#### [Work instruction]
Where a line of the entries below includes the string "Taxonomy", count it. Give only the resulting number.

[Recorded data]
Start of Block

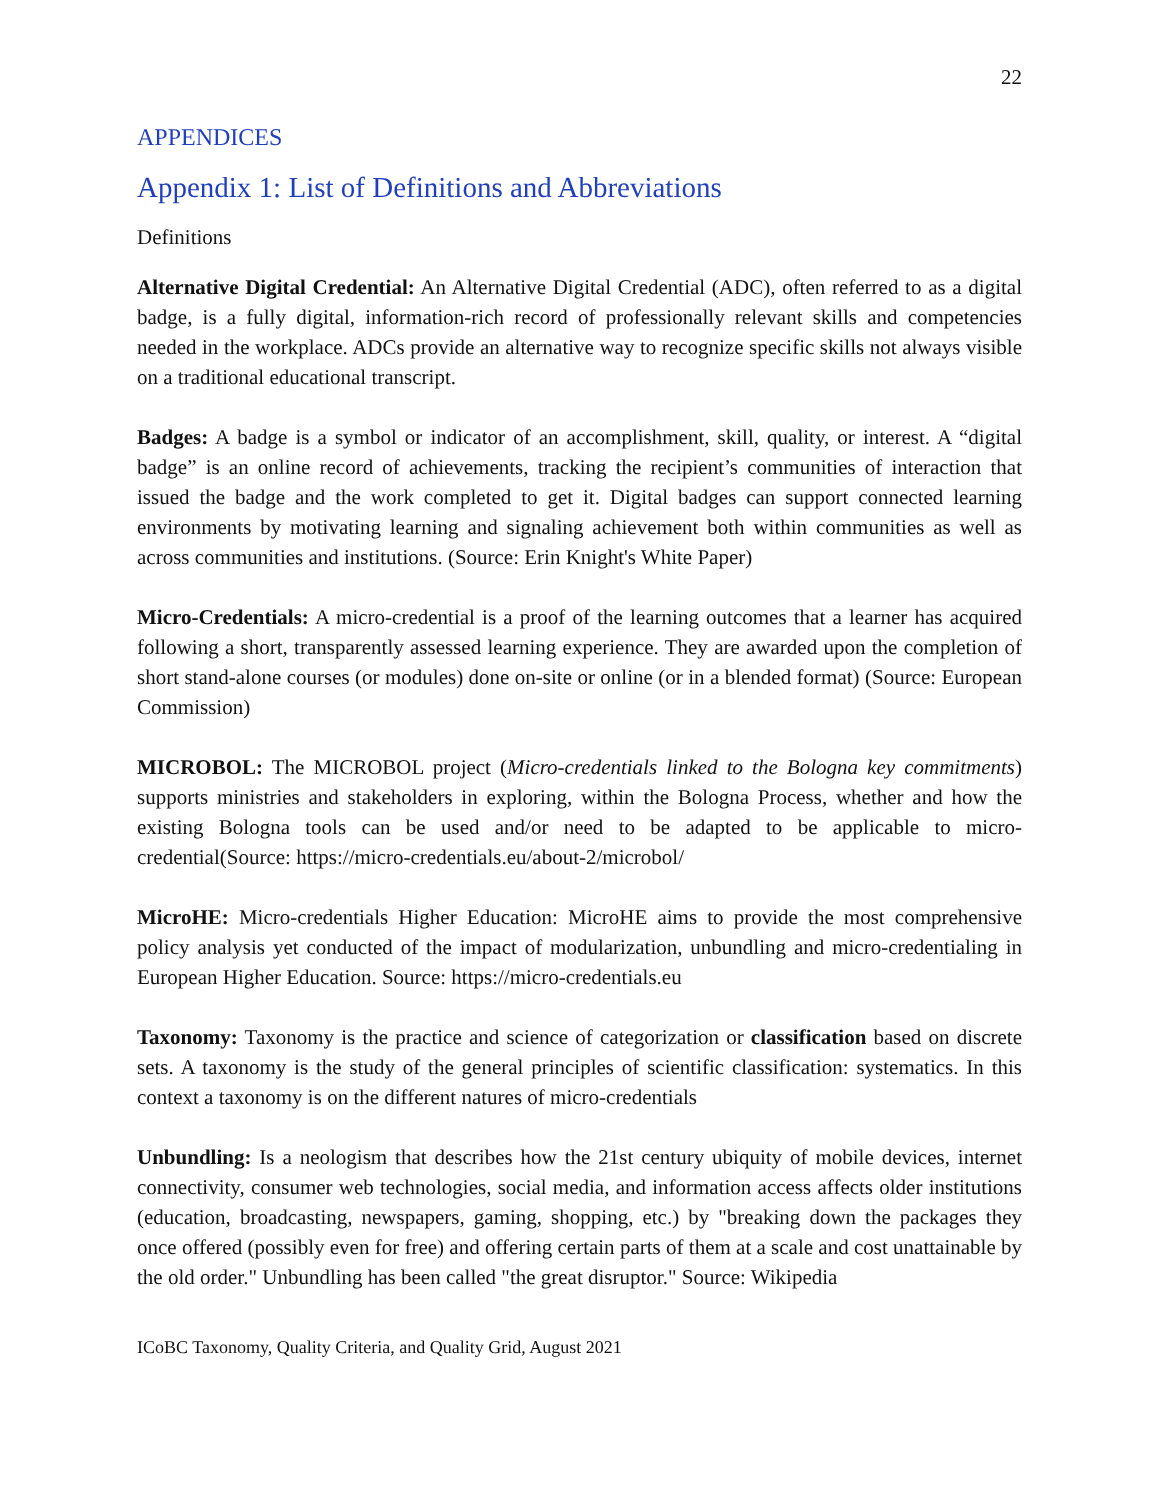22
APPENDICES
Appendix 1: List of Definitions and Abbreviations
Definitions
Alternative Digital Credential: An Alternative Digital Credential (ADC), often referred to as a digital badge, is a fully digital, information-rich record of professionally relevant skills and competencies needed in the workplace. ADCs provide an alternative way to recognize specific skills not always visible on a traditional educational transcript.
Badges: A badge is a symbol or indicator of an accomplishment, skill, quality, or interest. A “digital badge” is an online record of achievements, tracking the recipient’s communities of interaction that issued the badge and the work completed to get it. Digital badges can support connected learning environments by motivating learning and signaling achievement both within communities as well as across communities and institutions. (Source: Erin Knight's White Paper)
Micro-Credentials: A micro-credential is a proof of the learning outcomes that a learner has acquired following a short, transparently assessed learning experience. They are awarded upon the completion of short stand-alone courses (or modules) done on-site or online (or in a blended format) (Source: European Commission)
MICROBOL: The MICROBOL project (Micro-credentials linked to the Bologna key commitments) supports ministries and stakeholders in exploring, within the Bologna Process, whether and how the existing Bologna tools can be used and/or need to be adapted to be applicable to micro-credential(Source: https://micro-credentials.eu/about-2/microbol/
MicroHE: Micro-credentials Higher Education: MicroHE aims to provide the most comprehensive policy analysis yet conducted of the impact of modularization, unbundling and micro-credentialing in European Higher Education. Source: https://micro-credentials.eu
Taxonomy: Taxonomy is the practice and science of categorization or classification based on discrete sets. A taxonomy is the study of the general principles of scientific classification: systematics. In this context a taxonomy is on the different natures of micro-credentials
Unbundling: Is a neologism that describes how the 21st century ubiquity of mobile devices, internet connectivity, consumer web technologies, social media, and information access affects older institutions (education, broadcasting, newspapers, gaming, shopping, etc.) by "breaking down the packages they once offered (possibly even for free) and offering certain parts of them at a scale and cost unattainable by the old order." Unbundling has been called "the great disruptor." Source: Wikipedia
ICoBC Taxonomy, Quality Criteria, and Quality Grid, August 2021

End of Block

#### [Answer for this exercise]
2